== Work to be completed ==
Your task is to transcribe all the entries exactly, excluding pictures.

Stored data entries
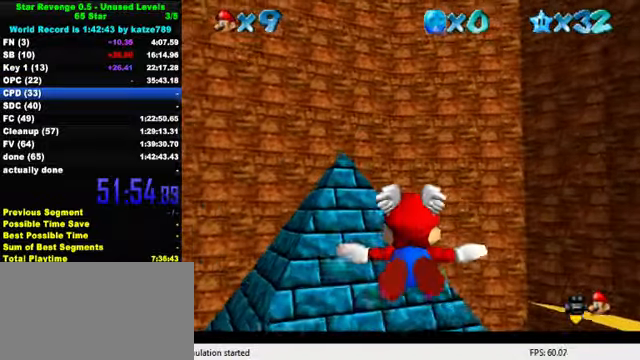
Gameplay with keyboard; each line is a JSON object with the keys held at the frame after it. "events" lists presses ("down") and releases ("up") of "a", "c", "ctrl", "d", "down", "left", "return", "right", "s", "shift", "up", "w", "x" and "y" between this image and that frame as [ms after this image, input, new state], when the widget could be followed in between. No other keys are recorded. Mouse input is not recorded.
{"keys": ["up"], "events": [[66, "right", "down"], [66, "up", "down"], [433, "right", "up"], [433, "up", "up"], [500, "up", "down"]]}
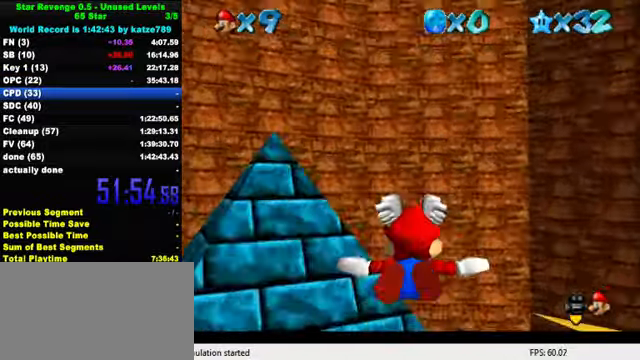
{"keys": ["right", "up"], "events": [[33, "right", "down"]]}
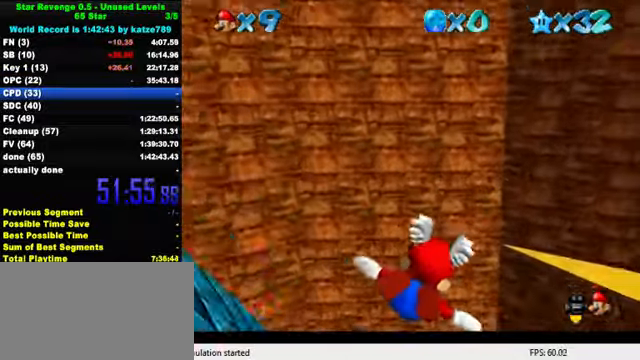
{"keys": ["d", "left", "s"], "events": [[100, "right", "up"], [100, "up", "up"], [133, "y", "down"], [166, "shift", "down"], [266, "down", "down"], [266, "shift", "up"], [266, "y", "up"], [366, "d", "down"], [366, "s", "down"], [466, "down", "up"], [500, "left", "down"]]}
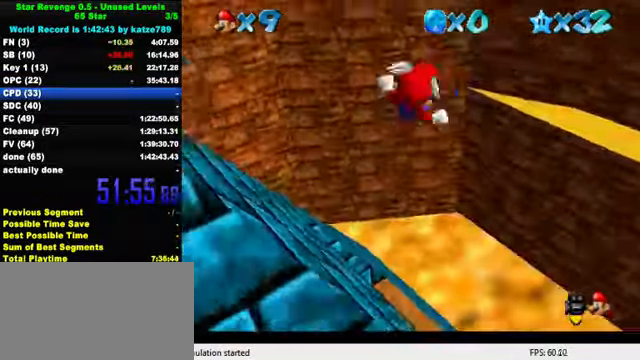
{"keys": ["s", "up"], "events": [[33, "d", "up"], [33, "s", "up"], [100, "d", "down"], [100, "s", "down"], [166, "d", "up"], [166, "left", "up"], [200, "s", "up"], [233, "up", "down"], [266, "d", "down"], [266, "s", "down"], [300, "right", "down"], [366, "d", "up"], [366, "s", "up"], [433, "d", "down"], [433, "s", "down"], [466, "right", "up"], [500, "d", "up"]]}
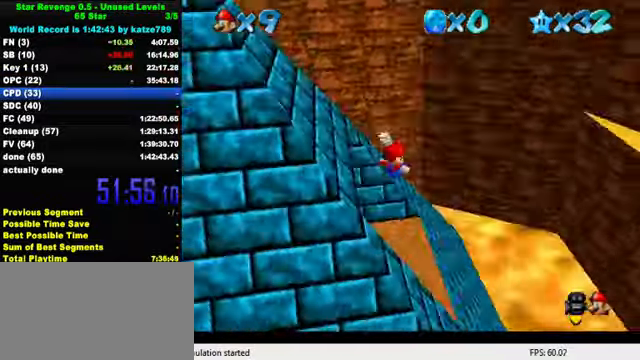
{"keys": ["d", "left", "up"], "events": [[33, "s", "up"], [466, "d", "down"], [499, "left", "down"]]}
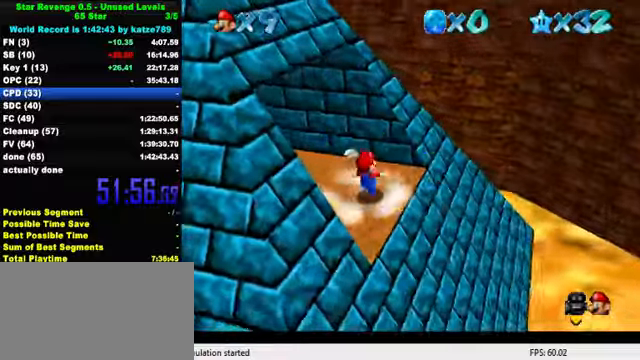
{"keys": ["left", "up"], "events": [[67, "d", "up"]]}
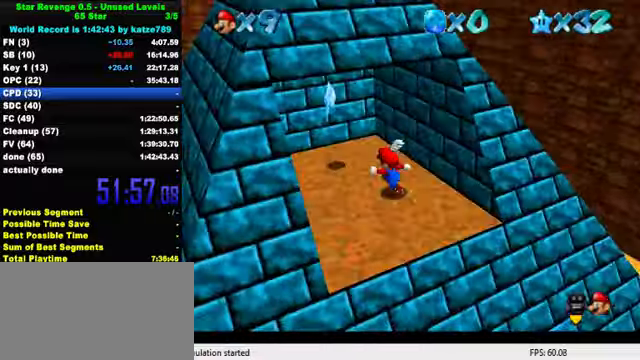
{"keys": [], "events": [[167, "shift", "down"], [200, "left", "up"], [200, "shift", "up"], [467, "up", "up"]]}
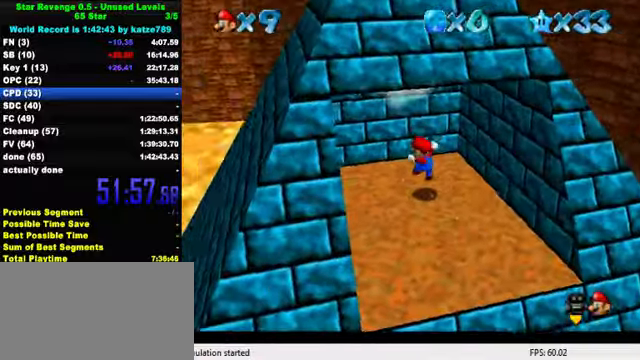
{"keys": [], "events": []}
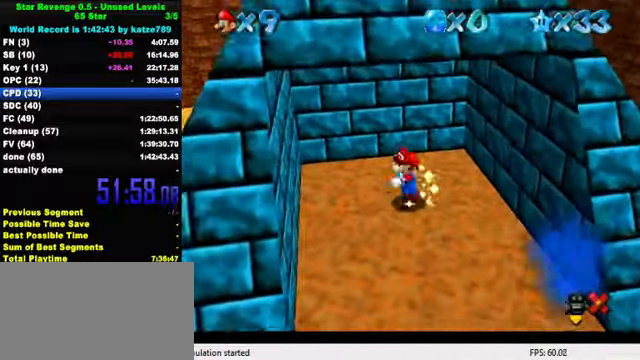
{"keys": [], "events": []}
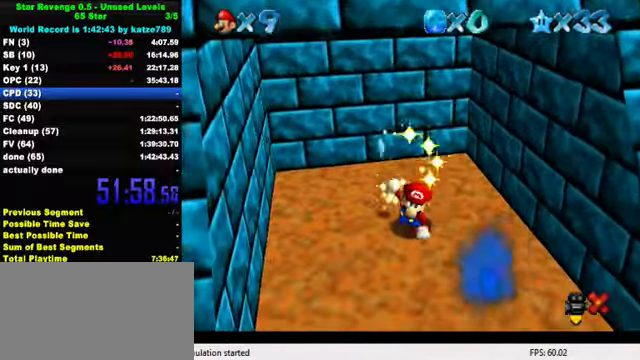
{"keys": [], "events": []}
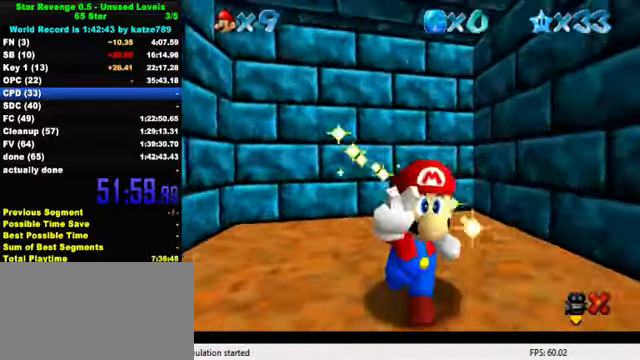
{"keys": [], "events": []}
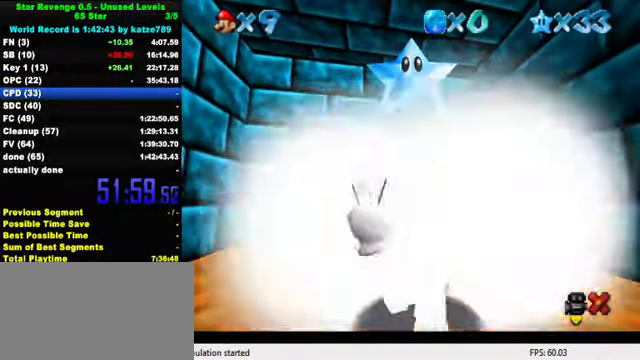
{"keys": [], "events": []}
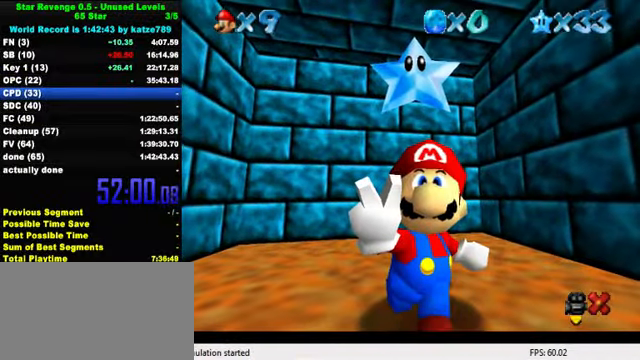
{"keys": [], "events": []}
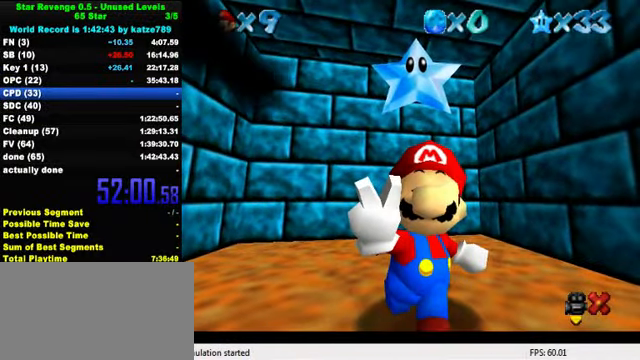
{"keys": [], "events": [[334, "y", "down"], [467, "y", "up"]]}
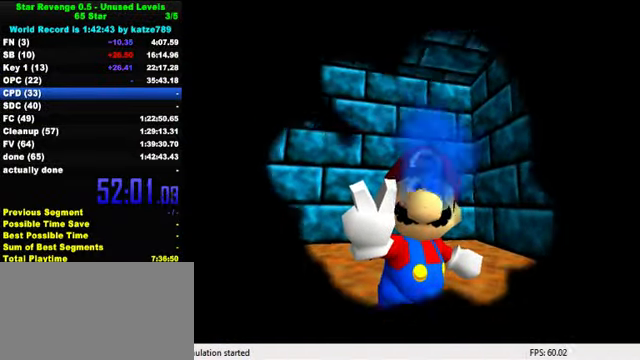
{"keys": [], "events": [[134, "c", "down"], [234, "c", "up"], [267, "a", "down"], [400, "a", "up"]]}
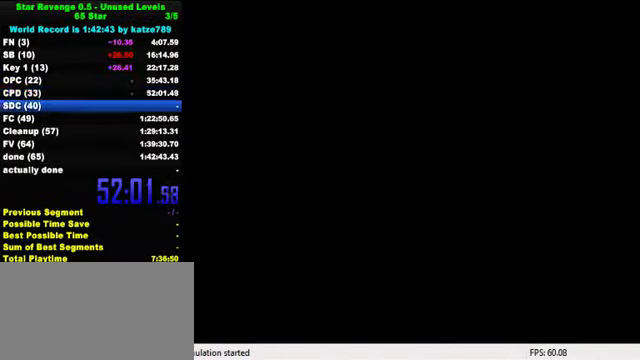
{"keys": ["return"], "events": [[467, "return", "down"]]}
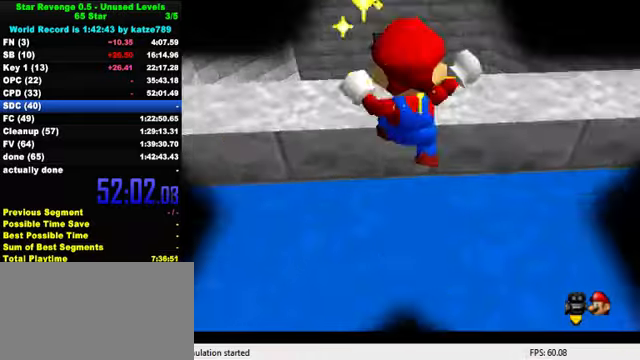
{"keys": [], "events": [[67, "return", "up"], [100, "shift", "down"], [167, "shift", "up"], [267, "shift", "down"], [300, "shift", "up"]]}
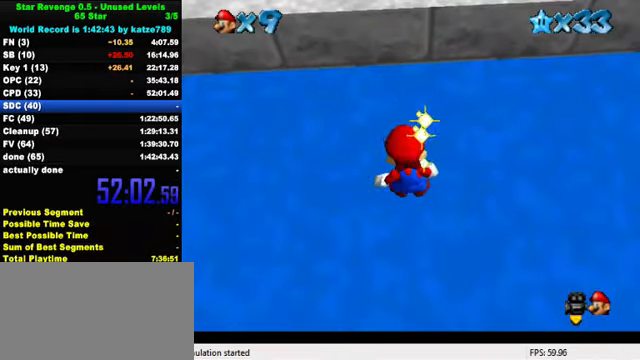
{"keys": ["shift"], "events": [[467, "shift", "down"]]}
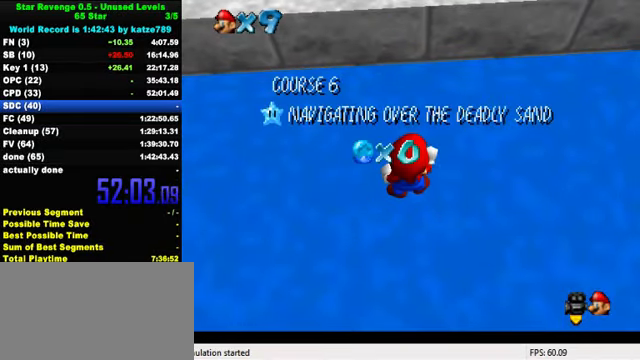
{"keys": [], "events": [[133, "shift", "up"]]}
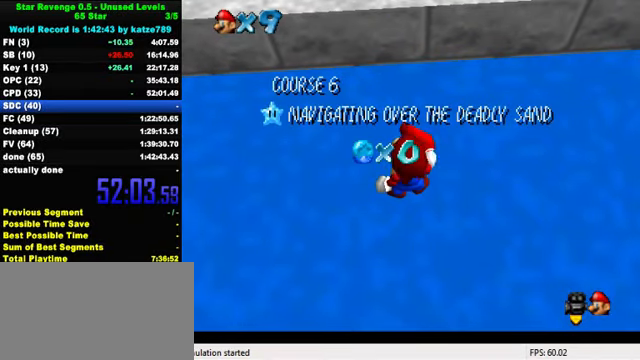
{"keys": [], "events": [[167, "shift", "down"], [500, "shift", "up"]]}
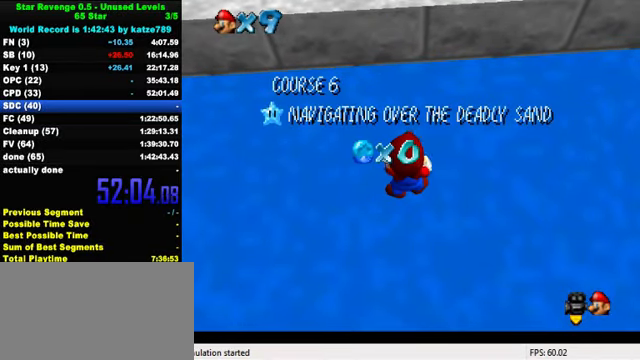
{"keys": [], "events": [[33, "return", "down"], [133, "return", "up"]]}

== Reply ==
Gameplay with keyboard; each line is a JSON object with the keys held at the frame after it. "events" lists presses ("down") and releases ("up") of "a", "c", "ctrl", "d", "down", "left", "return", "right", "s", "shift", "up", "w", "x" and "y" between this image and that frame as [ms after this image, input, new state], when the widget could be followed in between. No other keys are recorded. Mouse input is not recorded.
{"keys": ["up"], "events": [[66, "right", "down"], [66, "up", "down"], [433, "right", "up"], [433, "up", "up"], [500, "up", "down"]]}
{"keys": ["right", "up"], "events": [[33, "right", "down"]]}
{"keys": ["d", "left", "s"], "events": [[100, "right", "up"], [100, "up", "up"], [133, "y", "down"], [166, "shift", "down"], [266, "down", "down"], [266, "shift", "up"], [266, "y", "up"], [366, "d", "down"], [366, "s", "down"], [466, "down", "up"], [500, "left", "down"]]}
{"keys": ["s", "up"], "events": [[33, "d", "up"], [33, "s", "up"], [100, "d", "down"], [100, "s", "down"], [166, "d", "up"], [166, "left", "up"], [200, "s", "up"], [233, "up", "down"], [266, "d", "down"], [266, "s", "down"], [300, "right", "down"], [366, "d", "up"], [366, "s", "up"], [433, "d", "down"], [433, "s", "down"], [466, "right", "up"], [500, "d", "up"]]}
{"keys": ["d", "left", "up"], "events": [[33, "s", "up"], [466, "d", "down"], [499, "left", "down"]]}
{"keys": ["left", "up"], "events": [[67, "d", "up"]]}
{"keys": [], "events": [[167, "shift", "down"], [200, "left", "up"], [200, "shift", "up"], [467, "up", "up"]]}
{"keys": [], "events": []}
{"keys": [], "events": []}
{"keys": [], "events": []}
{"keys": [], "events": []}
{"keys": [], "events": []}
{"keys": [], "events": []}
{"keys": [], "events": [[334, "y", "down"], [467, "y", "up"]]}
{"keys": [], "events": [[134, "c", "down"], [234, "c", "up"], [267, "a", "down"], [400, "a", "up"]]}
{"keys": ["return"], "events": [[467, "return", "down"]]}
{"keys": [], "events": [[67, "return", "up"], [100, "shift", "down"], [167, "shift", "up"], [267, "shift", "down"], [300, "shift", "up"]]}
{"keys": ["shift"], "events": [[467, "shift", "down"]]}
{"keys": [], "events": [[133, "shift", "up"]]}
{"keys": [], "events": [[167, "shift", "down"], [500, "shift", "up"]]}
{"keys": [], "events": [[33, "return", "down"], [133, "return", "up"]]}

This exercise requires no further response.